# Exercise passage
---*---

In fact, that's a crucial element. Hacker Dojo doesn't have a team of high-paid employees. Rather, it's up to all the members to make sure things keep working. It's what some might call a "do-ocracy." If something needs to get done, someone inevitably steps up to do it.

"We're a whole bunch of members," said Klug, "who come together to pay rent, keep the place clean, and build cool stuff."

Geek features
Although the Hacker Dojo isn't home--guidelines prohibit members from staying in the building, which is open to members 24/7, for more than one night--there's little treats all over the place that are reminiscent of what geeks might put in their own houses, if only they had the space.

Hidden high on the walls in one of the two giant event rooms are several virtual-reality cameras that together are part of a video game development platform. Levinson pointed to the outline of a big blue "box" on the floor and explained that anyone inside the box can wear a special antenna on their head that can communicate with the cameras and tell a nearby computer where they are in the 3D space. The computer then feeds a projection to a pair of special glasses where you can see where you are, she said. The idea is that people can make their own games and use the system to test how movement works in 3D space. The system was installed by a member who didn't have the space for it at home.

---*---

# What to do
(A) In the Hacker Dojo passage, Klug says what members come together to do. List each of those activities.
(B) Return word for word the part of the Hacker Dojo passage from "In fact, that's" up to and including "up to do it.".
The listing that comes next is not needed for any of this work.

# Provided data
---*---

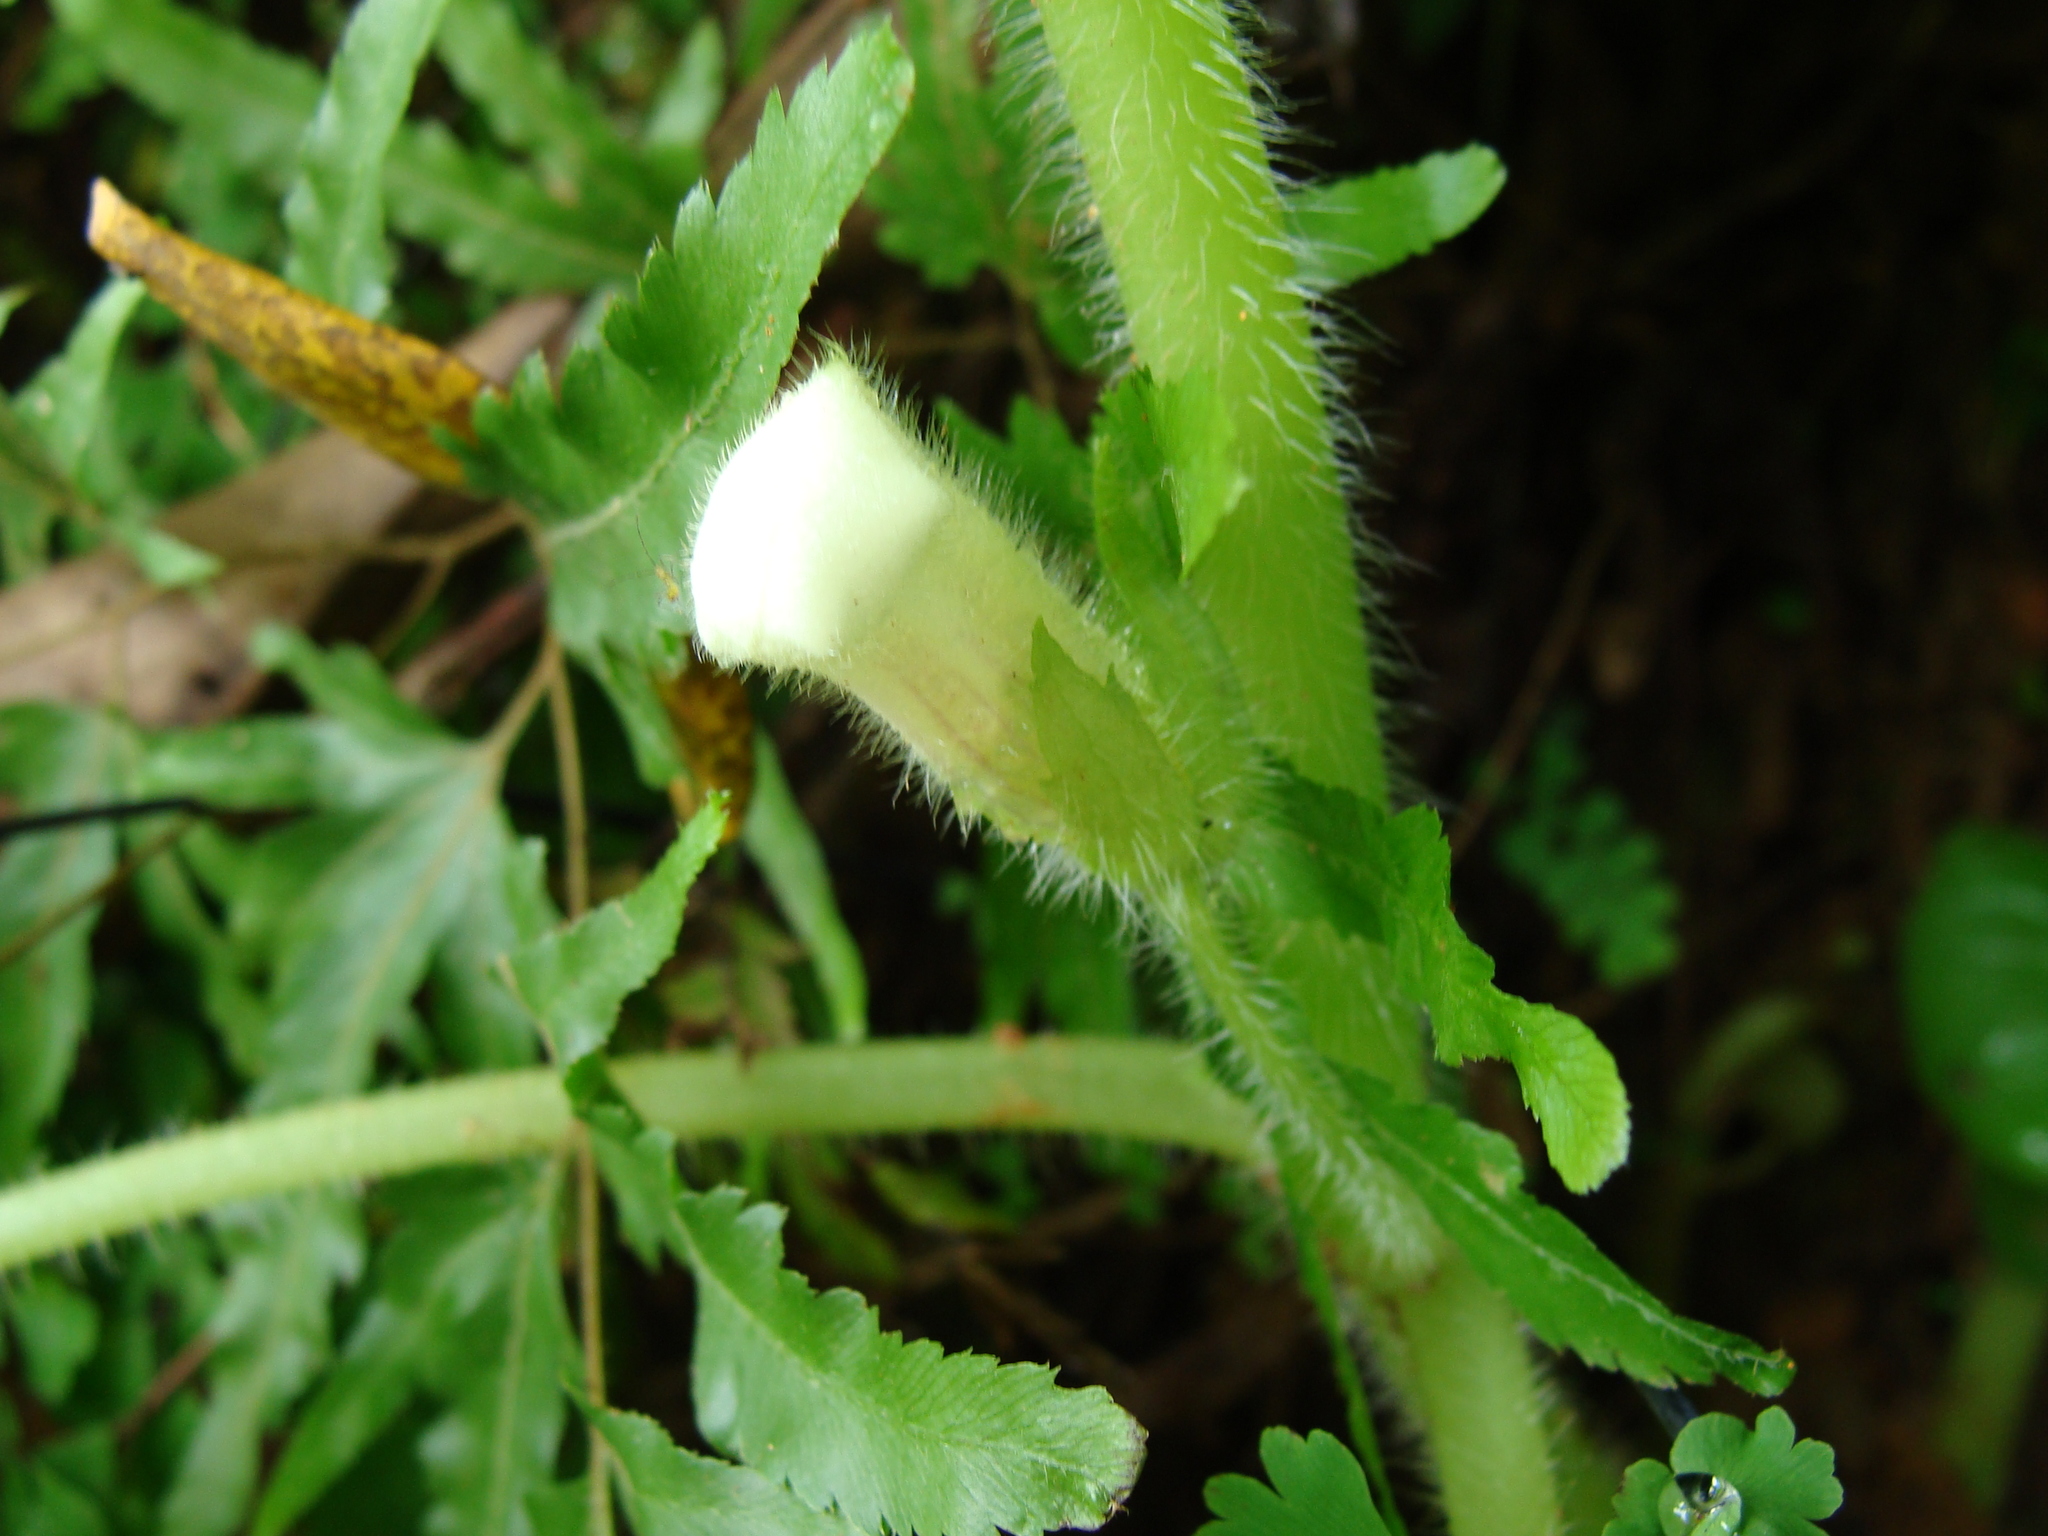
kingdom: Plantae
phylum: Tracheophyta
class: Magnoliopsida
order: Lamiales
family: Gesneriaceae
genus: Chrysothemis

---*---

# Activity answers
(A)
pay rent
keep the place clean
build cool stuff

(B)
In fact, that's a crucial element. Hacker Dojo doesn't have a team of high-paid employees. Rather, it's up to all the members to make sure things keep working. It's what some might call a "do-ocracy." If something needs to get done, someone inevitably steps up to do it.